··· Data shown ···
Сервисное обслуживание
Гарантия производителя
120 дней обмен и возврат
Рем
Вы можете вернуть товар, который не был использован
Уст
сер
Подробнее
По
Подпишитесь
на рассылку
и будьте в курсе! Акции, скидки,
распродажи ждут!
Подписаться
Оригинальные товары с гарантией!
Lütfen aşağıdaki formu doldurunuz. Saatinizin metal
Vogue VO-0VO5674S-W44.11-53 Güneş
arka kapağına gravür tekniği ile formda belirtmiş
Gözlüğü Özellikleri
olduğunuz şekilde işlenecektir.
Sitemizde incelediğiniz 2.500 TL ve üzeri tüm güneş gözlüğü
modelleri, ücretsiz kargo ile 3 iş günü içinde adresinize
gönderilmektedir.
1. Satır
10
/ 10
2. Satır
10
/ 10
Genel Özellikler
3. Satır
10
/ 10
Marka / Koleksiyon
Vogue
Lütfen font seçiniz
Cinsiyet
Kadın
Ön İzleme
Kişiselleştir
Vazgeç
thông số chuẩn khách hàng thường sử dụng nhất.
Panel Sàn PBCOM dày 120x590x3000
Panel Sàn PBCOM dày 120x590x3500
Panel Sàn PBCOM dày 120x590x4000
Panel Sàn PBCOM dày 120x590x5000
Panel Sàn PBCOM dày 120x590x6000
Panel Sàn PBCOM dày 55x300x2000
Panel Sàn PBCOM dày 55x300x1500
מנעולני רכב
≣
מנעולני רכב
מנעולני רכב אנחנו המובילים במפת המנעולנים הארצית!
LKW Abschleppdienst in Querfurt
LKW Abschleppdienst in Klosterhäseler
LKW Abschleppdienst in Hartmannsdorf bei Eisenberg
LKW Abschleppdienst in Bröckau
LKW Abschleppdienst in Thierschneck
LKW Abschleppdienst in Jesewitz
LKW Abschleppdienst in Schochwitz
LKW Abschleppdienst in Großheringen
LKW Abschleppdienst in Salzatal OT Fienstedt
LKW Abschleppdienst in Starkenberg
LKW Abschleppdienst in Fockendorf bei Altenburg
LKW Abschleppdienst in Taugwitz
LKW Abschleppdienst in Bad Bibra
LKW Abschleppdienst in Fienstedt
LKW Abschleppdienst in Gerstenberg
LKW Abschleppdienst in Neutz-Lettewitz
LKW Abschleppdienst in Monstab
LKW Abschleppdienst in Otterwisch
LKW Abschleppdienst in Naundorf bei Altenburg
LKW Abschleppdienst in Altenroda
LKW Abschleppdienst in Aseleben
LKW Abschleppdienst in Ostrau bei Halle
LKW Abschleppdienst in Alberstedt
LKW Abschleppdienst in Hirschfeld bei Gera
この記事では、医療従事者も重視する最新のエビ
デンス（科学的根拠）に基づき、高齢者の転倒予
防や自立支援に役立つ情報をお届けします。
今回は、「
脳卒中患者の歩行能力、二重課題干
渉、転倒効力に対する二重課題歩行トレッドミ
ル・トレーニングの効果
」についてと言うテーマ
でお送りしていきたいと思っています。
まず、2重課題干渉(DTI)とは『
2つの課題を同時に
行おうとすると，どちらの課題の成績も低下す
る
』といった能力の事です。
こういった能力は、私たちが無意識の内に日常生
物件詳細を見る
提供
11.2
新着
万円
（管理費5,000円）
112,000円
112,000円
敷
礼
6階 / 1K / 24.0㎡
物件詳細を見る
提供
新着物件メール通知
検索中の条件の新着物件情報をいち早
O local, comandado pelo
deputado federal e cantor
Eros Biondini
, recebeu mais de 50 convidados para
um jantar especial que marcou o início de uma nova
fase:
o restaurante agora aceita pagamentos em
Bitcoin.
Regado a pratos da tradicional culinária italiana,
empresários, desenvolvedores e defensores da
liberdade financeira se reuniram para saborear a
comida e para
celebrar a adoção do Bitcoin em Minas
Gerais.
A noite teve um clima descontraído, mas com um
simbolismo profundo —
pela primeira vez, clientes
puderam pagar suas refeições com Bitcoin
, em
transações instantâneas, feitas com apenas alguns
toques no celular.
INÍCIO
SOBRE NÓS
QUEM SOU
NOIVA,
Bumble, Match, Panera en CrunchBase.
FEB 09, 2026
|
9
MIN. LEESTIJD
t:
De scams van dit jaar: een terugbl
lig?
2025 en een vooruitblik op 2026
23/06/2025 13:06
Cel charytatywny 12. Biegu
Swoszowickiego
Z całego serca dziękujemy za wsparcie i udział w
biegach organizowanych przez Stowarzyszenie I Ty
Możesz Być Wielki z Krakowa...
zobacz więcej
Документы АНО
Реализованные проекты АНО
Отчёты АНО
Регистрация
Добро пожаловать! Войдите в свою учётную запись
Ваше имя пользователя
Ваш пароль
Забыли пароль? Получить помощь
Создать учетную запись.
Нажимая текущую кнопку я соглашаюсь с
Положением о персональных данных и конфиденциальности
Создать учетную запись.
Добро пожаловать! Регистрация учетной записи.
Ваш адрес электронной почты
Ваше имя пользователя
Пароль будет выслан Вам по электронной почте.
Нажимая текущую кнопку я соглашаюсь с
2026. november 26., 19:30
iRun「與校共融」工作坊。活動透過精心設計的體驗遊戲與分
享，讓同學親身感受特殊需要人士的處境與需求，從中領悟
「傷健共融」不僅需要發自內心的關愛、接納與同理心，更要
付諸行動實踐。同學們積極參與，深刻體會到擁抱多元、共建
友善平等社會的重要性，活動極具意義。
···
**Task requirements:** If a line of the entries holds the word "пожаловать", copy it out.

**Answer space:**
Добро пожаловать! Войдите в свою учётную запись
Добро пожаловать! Регистрация учетной записи.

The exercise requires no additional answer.